Another consequence of living in a smaller building is that you typically have more decision-making power.
"If you’re not on the board of a 100-unit building, you don’t have much say in the decisions," Hechter says, but if it is in an eight- or 10-unit building and the board wants to make changes, you‘ll be able to voice your opinion and be heard perhaps more than if you lived in a building with hundreds of apartments.
Very often, a smaller boutique building will have higher maintenance costs than a larger one because there are fewer residents to share the financial burden of capital improvements like facade repairs or a roof replacement. "If the boiler goes out, there are fewer people to share in the cost," Barron says.
In addition, small buildings need to have the same equipment and insurance as larger buildings; they also face the need to pump money into the same routine upkeep. Herein lies the rub: Higher maintenance fees can bring down the resale price of units.
In Cicero's experience, however, "because there's not all these amenities and inspection requirements, the common charges tend to be slightly lower. There are also caps on how much the assessed value of these 'Class 1' properties can rise in a one- or five-year period, such that your property taxes won't rise as much as in new developments."
One other consideration is that smaller buildings often can't justify paying for an outside management company.

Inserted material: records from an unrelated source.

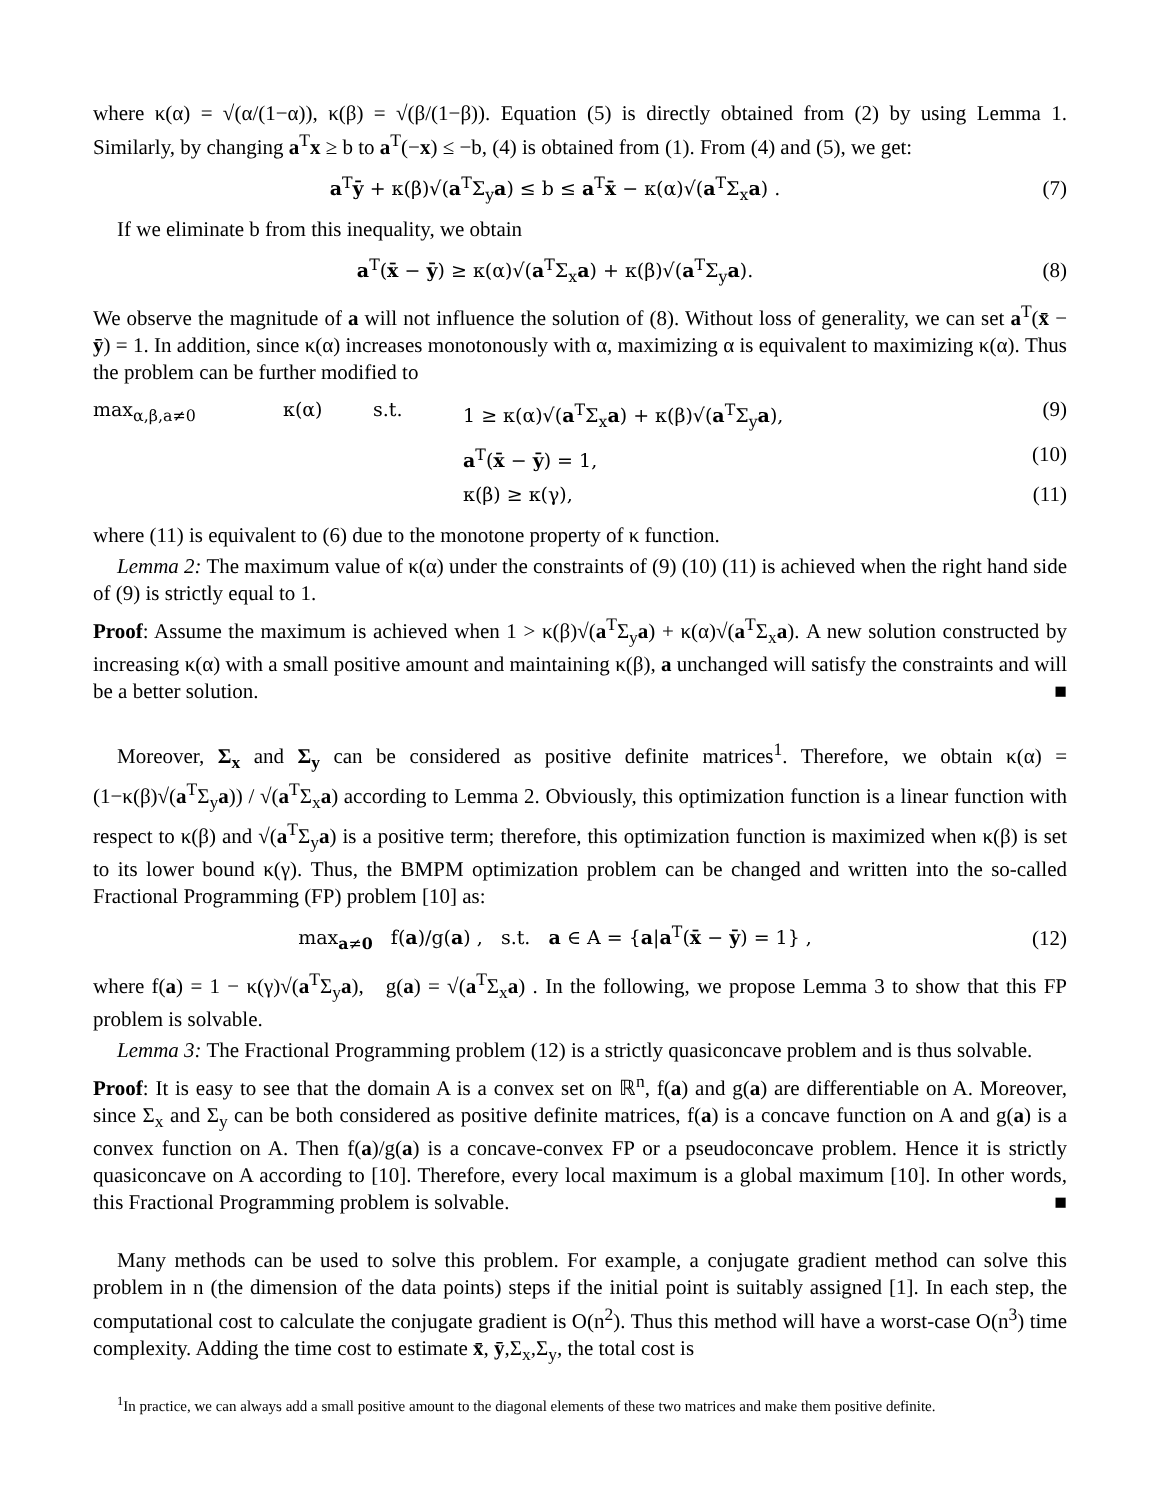where κ(α) = √(α/(1−α)), κ(β) = √(β/(1−β)). Equation (5) is directly obtained from (2) by using Lemma 1. Similarly, by changing a<sup>T</sup>x ≥ b to a<sup>T</sup>(−x) ≤ −b, (4) is obtained from (1). From (4) and (5), we get:
a<sup>T</sup>ȳ + κ(β)√(a<sup>T</sup>Σ<sub>y</sub>a) ≤ b ≤ a<sup>T</sup>x̄ − κ(α)√(a<sup>T</sup>Σ<sub>x</sub>a) .
(7)
If we eliminate b from this inequality, we obtain
a<sup>T</sup>(x̄ − ȳ) ≥ κ(α)√(a<sup>T</sup>Σ<sub>x</sub>a) + κ(β)√(a<sup>T</sup>Σ<sub>y</sub>a).
(8)
We observe the magnitude of a will not influence the solution of (8). Without loss of generality, we can set a<sup>T</sup>(x̄ − ȳ) = 1. In addition, since κ(α) increases monotonously with α, maximizing α is equivalent to maximizing κ(α). Thus the problem can be further modified to
max<sub>α,β,a≠0</sub> κ(α) s.t. 1 ≥ κ(α)√(a<sup>T</sup>Σ<sub>x</sub>a) + κ(β)√(a<sup>T</sup>Σ<sub>y</sub>a), (9) a<sup>T</sup>(x̄ − ȳ) = 1, (10) κ(β) ≥ κ(γ), (11)
where (11) is equivalent to (6) due to the monotone property of κ function.
Lemma 2: The maximum value of κ(α) under the constraints of (9) (10) (11) is achieved when the right hand side of (9) is strictly equal to 1.
Proof: Assume the maximum is achieved when 1 > κ(β)√(a<sup>T</sup>Σ<sub>y</sub>a) + κ(α)√(a<sup>T</sup>Σ<sub>x</sub>a). A new solution constructed by increasing κ(α) with a small positive amount and maintaining κ(β), a unchanged will satisfy the constraints and will be a better solution. ■
Moreover, Σ<sub>x</sub> and Σ<sub>y</sub> can be considered as positive definite matrices<sup>1</sup>. Therefore, we obtain κ(α) = (1−κ(β)√(a<sup>T</sup>Σ<sub>y</sub>a)) / √(a<sup>T</sup>Σ<sub>x</sub>a) according to Lemma 2. Obviously, this optimization function is a linear function with respect to κ(β) and √(a<sup>T</sup>Σ<sub>y</sub>a) is a positive term; therefore, this optimization function is maximized when κ(β) is set to its lower bound κ(γ). Thus, the BMPM optimization problem can be changed and written into the so-called Fractional Programming (FP) problem [10] as:
max<sub>a≠0</sub> f(a)/g(a) , s.t. a ∈ A = {a|a<sup>T</sup>(x̄ − ȳ) = 1} ,
(12)
where f(a) = 1 − κ(γ)√(a<sup>T</sup>Σ<sub>y</sub>a), g(a) = √(a<sup>T</sup>Σ<sub>x</sub>a) . In the following, we propose Lemma 3 to show that this FP problem is solvable.
Lemma 3: The Fractional Programming problem (12) is a strictly quasiconcave problem and is thus solvable.
Proof: It is easy to see that the domain A is a convex set on ℝ<sup>n</sup>, f(a) and g(a) are differentiable on A. Moreover, since Σ<sub>x</sub> and Σ<sub>y</sub> can be both considered as positive definite matrices, f(a) is a concave function on A and g(a) is a convex function on A. Then f(a)/g(a) is a concave-convex FP or a pseudoconcave problem. Hence it is strictly quasiconcave on A according to [10]. Therefore, every local maximum is a global maximum [10]. In other words, this Fractional Programming problem is solvable. ■
Many methods can be used to solve this problem. For example, a conjugate gradient method can solve this problem in n (the dimension of the data points) steps if the initial point is suitably assigned [1]. In each step, the computational cost to calculate the conjugate gradient is O(n<sup>2</sup>). Thus this method will have a worst-case O(n<sup>3</sup>) time complexity. Adding the time cost to estimate x̄, ȳ,Σ<sub>x</sub>,Σ<sub>y</sub>, the total cost is
<sup>1</sup> In practice, we can always add a small positive amount to the diagonal elements of these two matrices and make them positive definite.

This can save on costs, though it could be a source of friction among residents if there's no impartial buffer of a third-party managing agent.
Price point and other considerations
A lack of amenities is not necessarily reflected in the price point of apartments in boutique buildings. "There are some very expensive apartments in boutique buildings with fewer than 15 units where buyers have written checks for $10 million and above," Barron says.
You might also be able to score a one-of-a-kind place that's been renovated to the nines—or that offers coveted features like outdoor space, like the duplex co-op shown above and at top, that's on the market for $1.995 million (and is an exclusive listing by Coldwell Banker Warburg). It inhabits a former knitting factory, which is another benefit of owning in a boutique building—historical bragging rights.
Sykes says small buildings are for people who like to live in a quirky place with charm and can afford to pay higher maintenance fees. "They’ll need to be okay with not receiving the same kind of white-glove service that you’ll find in first-class, luxury buildings," she says. She points out that with fewer residents, however, you can get more personalized service.
"I’m always struck by the way the staff in my building takes care of us," she says.